You are viewing a plain text version of this content. The canonical link for it is here.
Posted to users@kafka.apache.org by Jun Rao <ju...@confluent.io> on 2015/02/03 06:46:42 UTC

Re: Kafka ETL Camus Question

You can probably ask the Camus mailing list.

Thanks,

Jun

On Thu, Jan 29, 2015 at 1:59 PM, Bhavesh Mistry <mi...@gmail.com>
wrote:

> Hi Kafka Team or Linked-In  Team,
>
> I would like to know if you guys run Camus ETL job with speculative
> execution true or false.  Does it make sense to set this to false ? Having
> true, it creates additional load on brokers for each map task (create a map
> task to pull same partition twice).  Is there any advantage to this having
> it on vs off ?
>
> mapred.map.tasks.speculative.execution
>
> Thanks,
>
> Bhavesh
>

Re: Kafka ETL Camus Question

Posted by Bhavesh Mistry <mi...@gmail.com>.
------
• To-do item
Continue the mailing list thread on speculative execution in Camus ETL jobs, starting right after its final line.

• Records
------
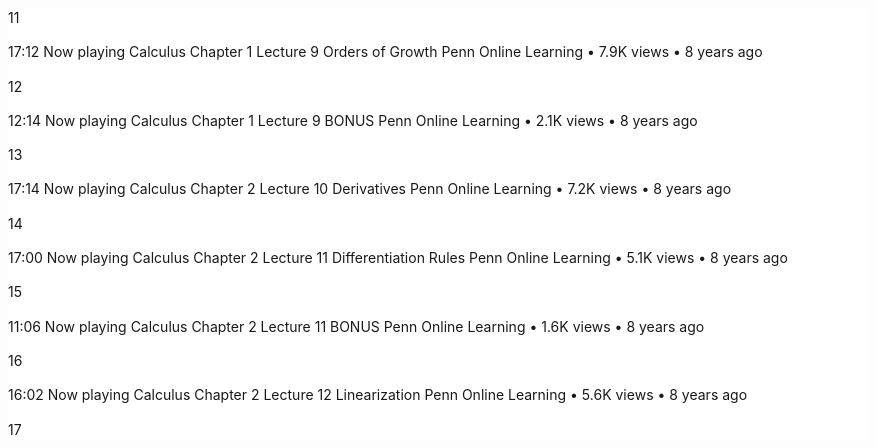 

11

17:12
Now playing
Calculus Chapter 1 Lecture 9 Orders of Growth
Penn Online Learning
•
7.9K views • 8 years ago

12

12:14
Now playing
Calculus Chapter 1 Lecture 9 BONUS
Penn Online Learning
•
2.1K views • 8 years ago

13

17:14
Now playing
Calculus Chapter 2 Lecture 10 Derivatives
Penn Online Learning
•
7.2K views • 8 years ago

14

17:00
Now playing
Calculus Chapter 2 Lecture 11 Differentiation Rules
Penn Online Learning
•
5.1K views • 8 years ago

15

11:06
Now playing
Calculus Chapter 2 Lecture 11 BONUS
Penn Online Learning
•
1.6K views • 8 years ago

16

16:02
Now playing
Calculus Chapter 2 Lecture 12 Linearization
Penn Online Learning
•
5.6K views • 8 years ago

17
------
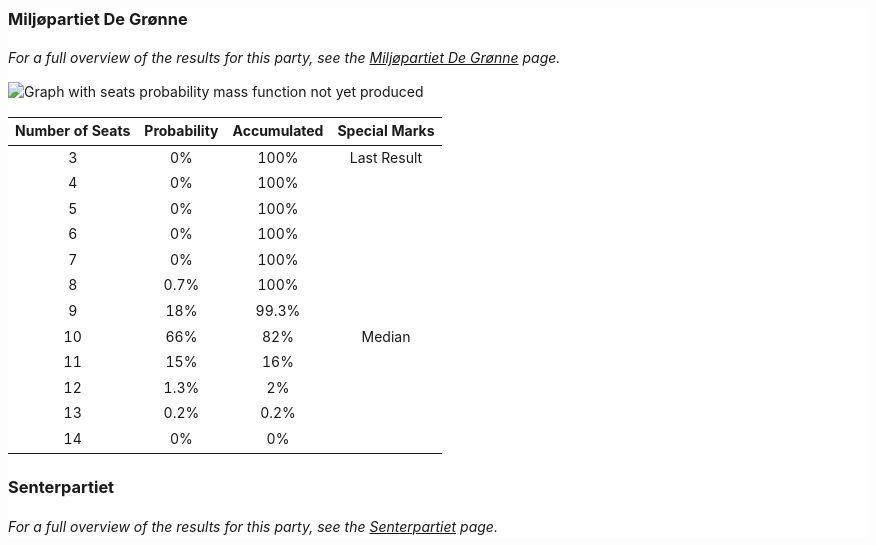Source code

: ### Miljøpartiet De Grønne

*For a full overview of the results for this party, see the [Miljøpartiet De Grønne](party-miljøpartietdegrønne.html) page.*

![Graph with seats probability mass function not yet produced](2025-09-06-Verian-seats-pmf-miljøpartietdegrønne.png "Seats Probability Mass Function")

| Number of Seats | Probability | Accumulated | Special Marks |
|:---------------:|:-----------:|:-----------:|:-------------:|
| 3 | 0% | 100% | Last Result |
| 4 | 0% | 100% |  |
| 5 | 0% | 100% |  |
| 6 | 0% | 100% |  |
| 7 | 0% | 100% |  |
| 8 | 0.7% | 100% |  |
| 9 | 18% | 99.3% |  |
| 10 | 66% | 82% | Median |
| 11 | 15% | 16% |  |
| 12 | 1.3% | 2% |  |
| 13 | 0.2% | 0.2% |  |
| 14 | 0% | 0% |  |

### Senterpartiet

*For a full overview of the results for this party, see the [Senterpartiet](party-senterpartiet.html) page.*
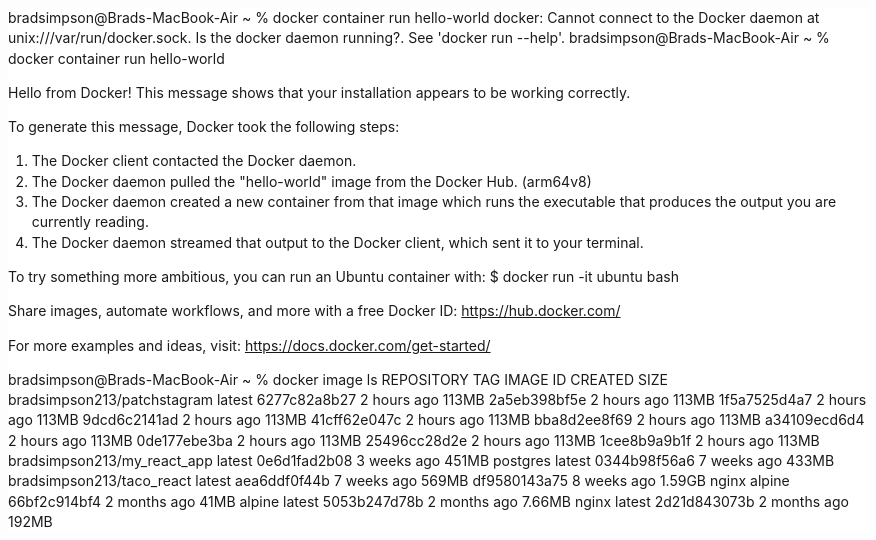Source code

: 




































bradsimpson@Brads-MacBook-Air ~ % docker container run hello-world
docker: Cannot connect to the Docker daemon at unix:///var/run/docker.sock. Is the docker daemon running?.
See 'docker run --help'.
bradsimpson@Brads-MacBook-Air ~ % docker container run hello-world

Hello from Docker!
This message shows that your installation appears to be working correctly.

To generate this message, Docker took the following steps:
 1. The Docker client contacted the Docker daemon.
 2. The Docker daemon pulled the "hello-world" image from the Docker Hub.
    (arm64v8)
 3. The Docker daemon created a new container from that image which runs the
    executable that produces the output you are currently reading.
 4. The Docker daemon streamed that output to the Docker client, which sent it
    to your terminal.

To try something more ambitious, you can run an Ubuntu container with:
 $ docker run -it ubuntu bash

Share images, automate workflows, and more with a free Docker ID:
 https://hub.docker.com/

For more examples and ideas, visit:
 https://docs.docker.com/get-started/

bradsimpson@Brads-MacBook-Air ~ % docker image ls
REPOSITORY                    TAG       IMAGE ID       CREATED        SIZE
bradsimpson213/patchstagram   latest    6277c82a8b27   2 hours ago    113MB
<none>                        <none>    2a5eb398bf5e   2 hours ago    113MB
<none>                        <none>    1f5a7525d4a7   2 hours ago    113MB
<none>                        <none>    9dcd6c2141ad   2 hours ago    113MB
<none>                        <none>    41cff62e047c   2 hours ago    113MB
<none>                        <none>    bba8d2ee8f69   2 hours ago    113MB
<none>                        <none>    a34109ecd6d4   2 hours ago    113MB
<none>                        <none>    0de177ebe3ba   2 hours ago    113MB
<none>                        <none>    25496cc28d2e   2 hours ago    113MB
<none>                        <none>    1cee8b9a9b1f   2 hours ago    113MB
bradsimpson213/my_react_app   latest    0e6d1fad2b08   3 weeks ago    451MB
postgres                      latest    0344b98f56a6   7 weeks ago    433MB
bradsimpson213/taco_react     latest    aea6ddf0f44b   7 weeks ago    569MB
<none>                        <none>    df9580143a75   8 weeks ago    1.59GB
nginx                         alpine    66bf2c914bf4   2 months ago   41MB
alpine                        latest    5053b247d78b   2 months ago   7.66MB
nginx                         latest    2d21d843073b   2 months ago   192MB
------
• Answer box
Hi All ,

Thanks for input I think I got enough information and also
https://groups.google.com/forum/#!topic/camus_etl/1FcpqCnC5M4 gave me more
info about the this.


Thank you all for entertaining my question.  I am in luck on both form :)

Thanks,

Bhavesh


On Tue, Feb 3, 2015 at 12:56 PM, Joel Koshy <jj...@gmail.com> wrote:

> There was some confusion here - turns out that they do turn it on. I added
> Tu
> to this thread and his response:
>
> <quote>
> We have speculative set to true by default.  With these settings, we are
> seeing about 5-7% of the tasks have speculative tasks launched, other 90%
> finished within the standard deviations difference and thus speculation
> tasks were never launched.  This will ensure if we have a slow datanode,
> our job would not be impacted.
>
> Camus is setup to consume 10 minutes worth of offset/topic/run. If a topic
> has more than 10 minutes of offset to be consumed, speculative will also
> be active for that topic.  We haven't play much with this setting.
> However, if we ever get into a situation where we have to do catchup, it's
> good to have this setting disabled.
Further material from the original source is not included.